傷の舐め合い、させて下さい
注意事項1
起承転結はありません。
短編詐欺に思われたら申し訳御座いません。
注意事項2
ヒューマンドラマですが、読み返すとちょっとあざとい恋愛観があります。
「……」
半泣き状態で道を歩いていたら、先輩に会った。先輩は行儀悪くバー状のお菓子を口に咥え、ただ無表情で貪りながら僕の顔を見る。見詰める事数秒。先輩は食べていたお菓子の端の方を力づくでへし折ると、僕の口目掛けて破片を突っ込んだ。

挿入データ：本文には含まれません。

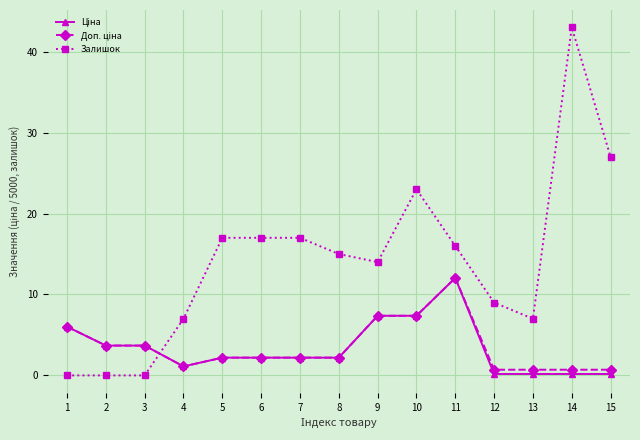

Which series has the widest spread of values?

Залишок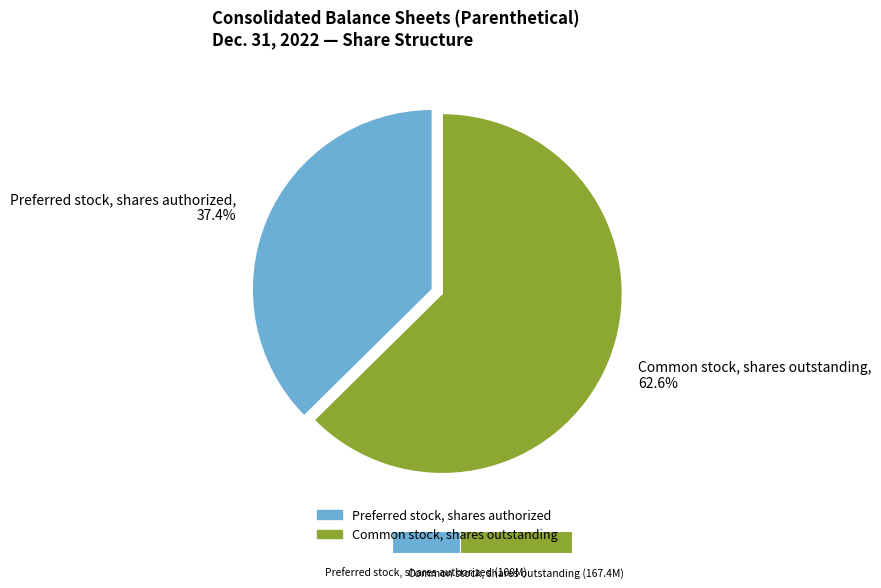

How much of the chart is everything except Common stock, shares outstanding?

37.4%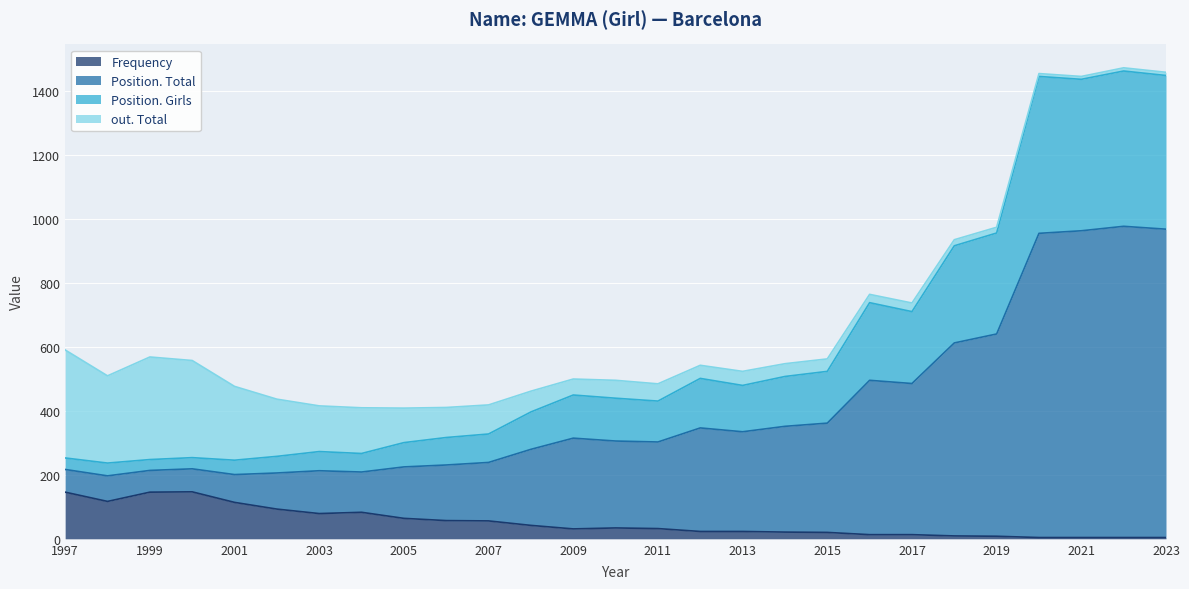

Rank the series by their maximum value, from lowest to highest.

Frequency, out. Total, Position. Girls, Position. Total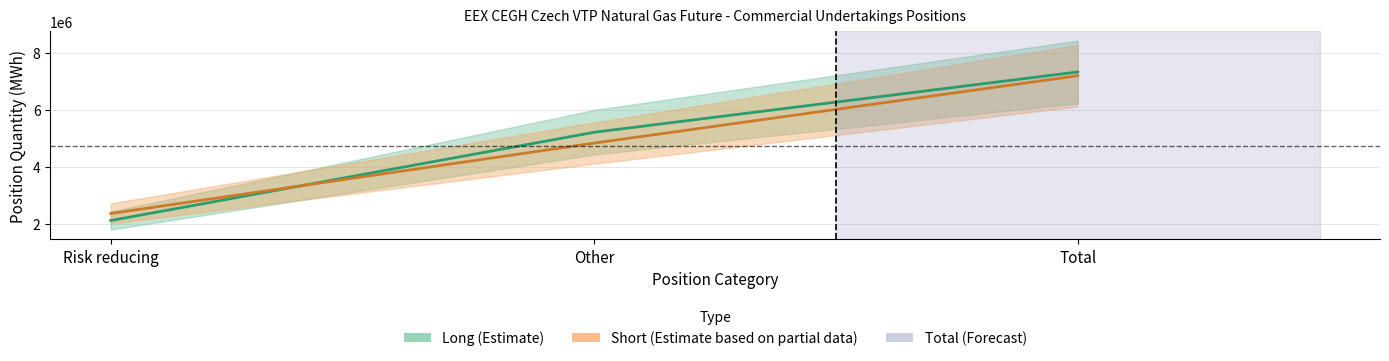

How many categories are shown in the chart?

3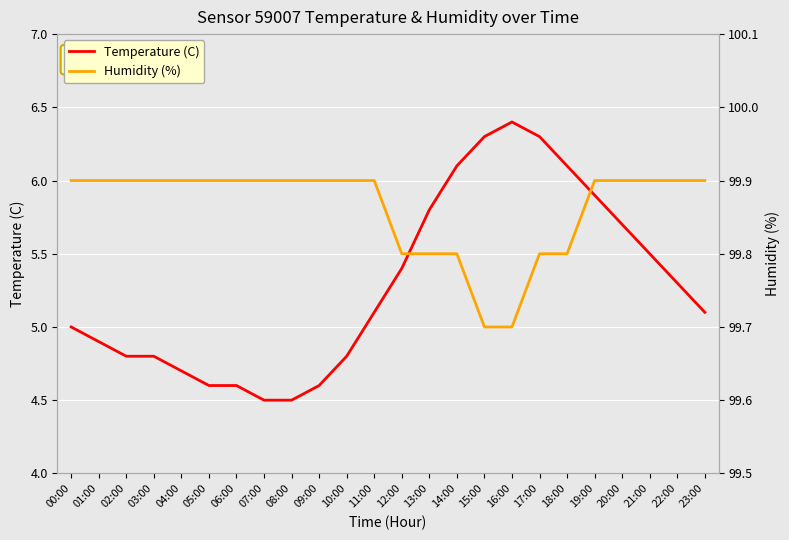

True or false: Humidity (%) has more than 1 interior local peaks.

False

「ふぁかふぁいふぉうふぁふぃふぃふぉ。ふぁふぃふぃのふぁえふぇ」
「あの……なんて……」
口にたんまりとお菓子を詰め込んだ状態で、これまた行儀悪く口を開く。お陰様で何を言っているか分からない。奇妙な空気に流れ出た涙も引っ込んでしまう。
「泣かない方が良いよ。私の前で。んー……五分くらい彷徨うから、それまで泣くだけ泣きな。そしたらまた戻って来るから」
先輩はそれだけを言うと僕の前から颯爽と姿を消した。稀に見る駆け足だった。
それからきっかり五分後、先輩は戻ってきた。片手には先程口に咥えていたお菓子。封は切られてない。多分この五分間の間に新たに買ってきたものだろう。
僕はと言えば泣けなかった。あの不思議な空気は涙を、負の感情を引っ込ますには充分過ぎるものだったから。

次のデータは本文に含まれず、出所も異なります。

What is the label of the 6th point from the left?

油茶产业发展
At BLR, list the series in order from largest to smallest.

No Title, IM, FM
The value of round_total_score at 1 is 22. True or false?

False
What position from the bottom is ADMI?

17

先輩は湿気った瞳を顔を近付けて暫く眺めたてくる。ほんのりと瞼が赤い気がする。しかし問い掛ける前に持っていたバー状のお菓子を胸に押し付けてきた。どうやら『やる』という事らしい。黙って受け取ると、少しだけ笑った。
「泣かない方が良いよ。特に私の前では」
「さっきも言ってましたけど、どういう意味なんでしょう……」
「心が弱ってる時程、一人になった方がいいんだよ? 漬け込む奴がいるから」
先輩は僅かに口角上げて、皮肉げな笑顔になる。言葉通りの悪魔のような笑顔だった。
……言う通りなのかも知れない。弱い心は誰彼構わず縋りたくなる。そしてこういう時の言葉程、後から響く様な罠である事も多い。罠は何時だって甘く、聞こえが良いのだから。
でも……だからこそ……人格が浮き彫りなる。
「私は漬け込む側。悩み聞いた奴に駄賃求めて手を出す輩だよ。だから信頼している人の前か、一人で泣いた方が身のため。しんどい時はお菓子に慰めて貰え。私みたく」
そう言うと、先輩はまた別のお菓子を取り出して、静かに口に入れ始めた。チョコの掛かったクッキーの様だった。
思えば先輩はさっきからずっとお菓子を食べている。僕に会った時からずっと。
「先輩、泣いてたんですか? もし泣いてたなら、僕も泣いて良いですか? さっきの五分間、泣けなかったんで」
「馬鹿言うな。じゃあね」
後に聞いた話だと、僕に会う少し前、先輩は未提出の課題を提出した後だったらしい。それも先輩と折り合いの悪い、厳しい先生の。もしかしたら、先輩も泣いていたのかも知れない。
「傷の舐め合いくらい、させて下さいよ」
しんどい時程お世話になる、お菓子の自動販売機。
あれがあるから、生きていけます。
それは置いといて。国語の教科書宜しく解説でも。
多分、先輩泣いてたと思います。
泣いて、お菓子を食べて、自分で慰めていたと思います。
そこで人と会っちゃったから、縋るつもりだったと思います。
だから『一人で泣け』発現は自分に言ってます。
この後輩ちゃん、結構あざといな〜。と思って見てますよ。
最初は半泣きだったけど、描写見てる限り先輩に気がありそう。
故の最後らへん。弱ってるなら漬け込んで物にしたいという言葉の現れ。
最初は確かにしんどくて、半泣きだった。
けども先輩が優しくしてくれるなら甘えるつもり。
切り替えはえーな。先輩のが心配だよ……。